--- THE DATA ---
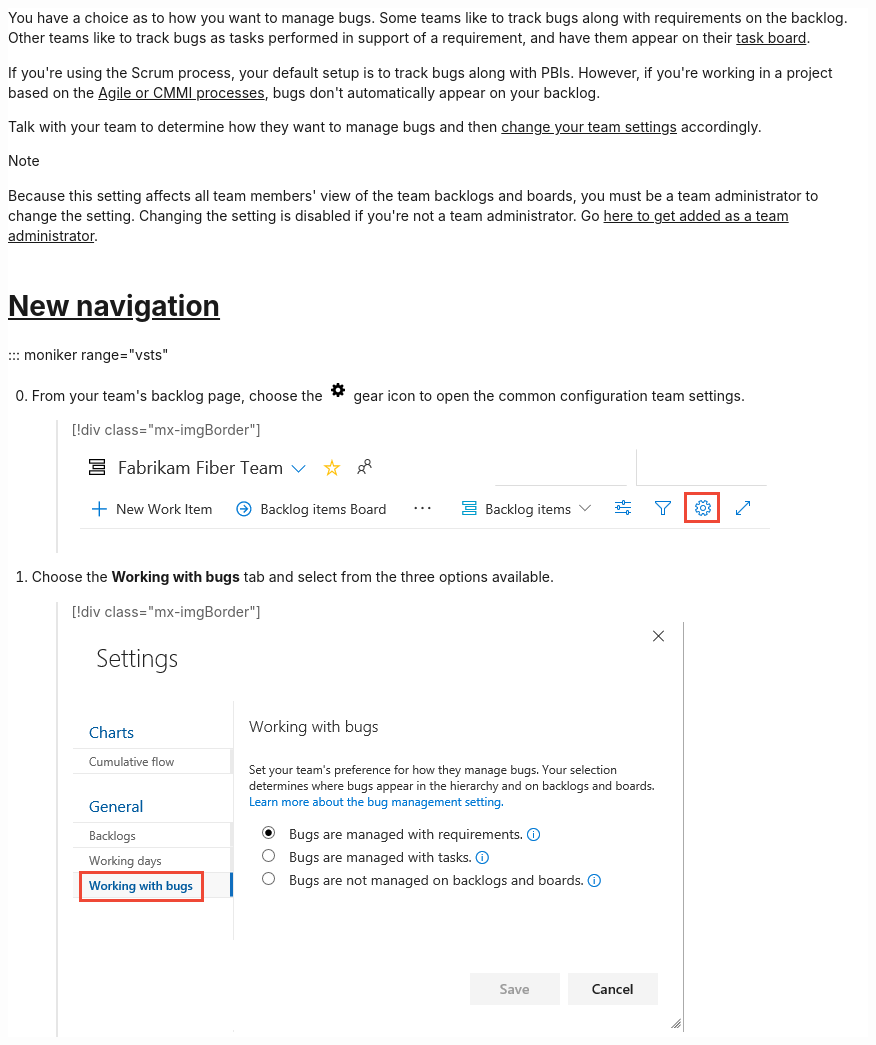 You have a choice as to how you want to manage bugs. Some teams like to track bugs along with requirements on the backlog. Other teams like to track bugs as tasks performed in support of a requirement, and have them appear on their [task board](../sprints/task-board.md).

If you're using the Scrum process, your default setup is to track bugs along with PBIs. However, if you're working in a project based on the [Agile or CMMI processes](../work-items/guidance/choose-process.md), bugs don't automatically appear on your backlog.

Talk with your team to determine how they want to manage bugs and then [change your team settings](../../organizations/settings/show-bugs-on-backlog.md) accordingly.

> [!NOTE]    
> Because this setting affects all team members' view of the team backlogs and boards, you must be a team administrator to change the setting. Changing the setting is disabled if you're not a team administrator. Go [here to get added as a team administrator](../../organizations/settings/add-team-administrator.md).
	
# [New navigation](#tab/new-nav)

::: moniker range="vsts"

0. From your team's backlog page, choose the ![](../_img/icons/team-settings-gear-icon.png) gear icon to open the common configuration team settings. 

	> [!div class="mx-imgBorder"]  
	> ![Open configuration settings](_img/create-backlog/open-configure-settings-backlog-agile.png) 

0. Choose the **Working with bugs** tab and select from the three options available.

	> [!div class="mx-imgBorder"]  
	> ![Open configuration settings](_img/create-backlog/settings-working-with-bugs.png)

--- WRITTEN TASK ---
Please transcribe every line of the records above character for character, and leave the pictures out.

--- ANSWER SECTION ---
 You have a choice as to how you want to manage bugs. Some teams like to track bugs along with requirements on the backlog. Other teams like to track bugs as tasks performed in support of a requirement, and have them appear on their [task board](../sprints/task-board.md).

If you're using the Scrum process, your default setup is to track bugs along with PBIs. However, if you're working in a project based on the [Agile or CMMI processes](../work-items/guidance/choose-process.md), bugs don't automatically appear on your backlog.

Talk with your team to determine how they want to manage bugs and then [change your team settings](../../organizations/settings/show-bugs-on-backlog.md) accordingly.

> [!NOTE]    
> Because this setting affects all team members' view of the team backlogs and boards, you must be a team administrator to change the setting. Changing the setting is disabled if you're not a team administrator. Go [here to get added as a team administrator](../../organizations/settings/add-team-administrator.md).
	
# [New navigation](#tab/new-nav)

::: moniker range="vsts"

0. From your team's backlog page, choose the ![](../_img/icons/team-settings-gear-icon.png) gear icon to open the common configuration team settings. 

	> [!div class="mx-imgBorder"]  
	> ![Open configuration settings](_img/create-backlog/open-configure-settings-backlog-agile.png) 

0. Choose the **Working with bugs** tab and select from the three options available.

	> [!div class="mx-imgBorder"]  
	> ![Open configuration settings](_img/create-backlog/settings-working-with-bugs.png)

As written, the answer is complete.